Some years ago I was given a copy of The Secret by my sister. At first I was quite taken with this book. I realise a few people would just stop reading any further at the sight of that first sentence and now, quite frankly, I wouldn't blame them. I was going through a particulary spiritual phase at the time whereas reality has since bitten me really hard on the backside. So, getting to the point..... the gist of The Secret is the power of attraction, by stating what you want in life you will receive it. However, the downside is that if you have to control your thinking as well because whilst you may be stating one thing out loud, your thoughts may betray you. So here is the point... ta da... I called this blog Jayne Baldwin blethers rather than writes or creates or scribbles or, you get it, but by doing so I may have just enouraged my inner psyche to continue babbling. Since following Nicola Morgan's advice to build an author platform by opening a Twitter account I have spent valuable writing time getting sidetracked. It certainly is fun, but as an easily led,  undisciplined kind of person another distraction was not what I needed!
What I do need to do is get on with trying to find and agent/publisher for my fantastic children's book 'Maxwell's Mega Mission.'

Wednesday, 15 August 2012

Still finding that I'm spending far too much time building my author platform but not enough time putting anything on it to display. Too easily sidetracked. Here I go again.........

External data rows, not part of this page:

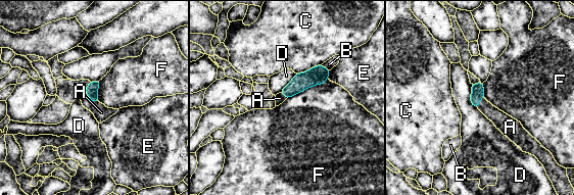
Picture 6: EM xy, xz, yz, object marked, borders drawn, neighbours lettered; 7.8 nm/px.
Connect A. The object is 90 nm wide here; A is the same cell, B, C, D, E and F are other cells; the object passes into it along (92, 89), (90, 99), (101, 112) in picture 6; the neuron continues.

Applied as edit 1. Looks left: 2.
Check: overview. See it whole again.

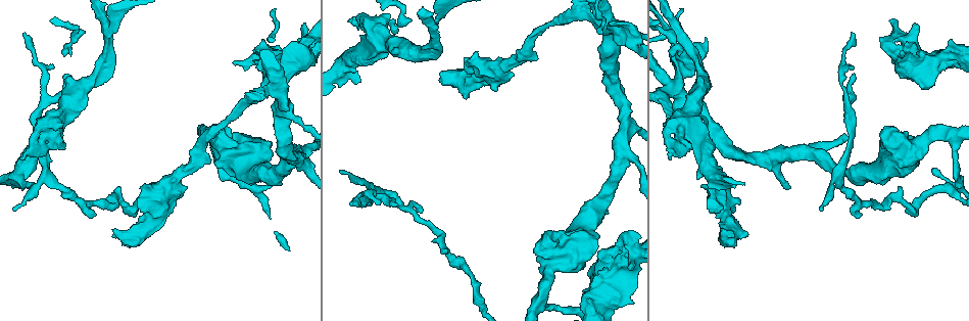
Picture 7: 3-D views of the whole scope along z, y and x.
Check: em planes (borders) at (443, 248) of picture 7. Abrupt turn.

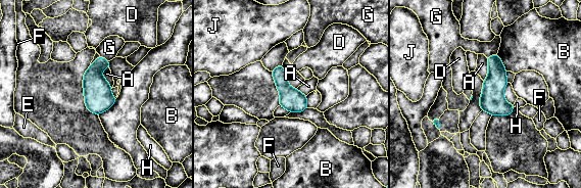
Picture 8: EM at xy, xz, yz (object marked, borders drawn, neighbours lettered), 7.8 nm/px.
Keep. A, B, D, E, F, G, H and J are other cells; one neuron here.

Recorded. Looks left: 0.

Time to get back to some work after the amazing London 2012 Olympics. The advantage of being a writer (euphemism for lazy cow), is that I have been able to sit around watching the sport for the past 16 days. But now I need to get down to some work, especially as it was only in the spring that I decided it was time to take myself seriously as a writer. Like many people I have written since I was a child. Then my forte was the pony adventure and I dreamt of publishing my books under the pseudonym 'Chloe Lockwood.' The story usually went along the lines of a brave young rider from a relatively humble background - loosely modelled on myself, of course - somehow managing to buy a pony that somehow gets through to the finals of The Horse of the Year Show. My favourite book was about a girl who is able to finally get a pony when her mother writes a book that becomes a best seller and they can afford to move to a cottage with a paddock and buy the steed. I pestered my mother for months, constantly asking why couldn't she write a best seller that would earn enough for me to have a pony. My mother had no interest in writing, or reading for that matter. I don't recall ever seeing her with a book. My Dad, on the other hand, was a keen reader and writer in terms of keeping journals and diaries, though only after he retired. 
My parents were perhaps typical of many working class kids who had survived the Second World War, they were grateful to be together and still alive. My Dad was in Bomber Command and had lost many of his friends. They spent their lives being glad for each day and they quietly worked and supported their family and never, as far as I know, harboured any ambitions for anything other than staying in work and paying the mortgage. 
This stability enabled me to write of my ambition which was to be a champion show jumper. If that 'The Secret' stuff worked, you know, thinking positively about things makes it happen, then I would have been winning gold  along with Nick Skelton at the Olympics last week. God knows I so focussed on getting a pony and becoming a show jumper. I didn't think about the writing, the writing just enabled me to work through my dreams and fantasies. 
So, here I am at 50 finally realising that writing was the ambition not equestrian sports. In between then and now I edited the school magazine, was an editor on the university newspaper and then worked as a journalist for many years. 
Then, four years ago I came across the story of Elsie Mackay and my accumulated research slowly became 'West Over the Waves' a non fiction book that followed her attempt to fly the Atlantic from east to west in 1928. The book was published by GC Books of Wigtown and is now in its third edition.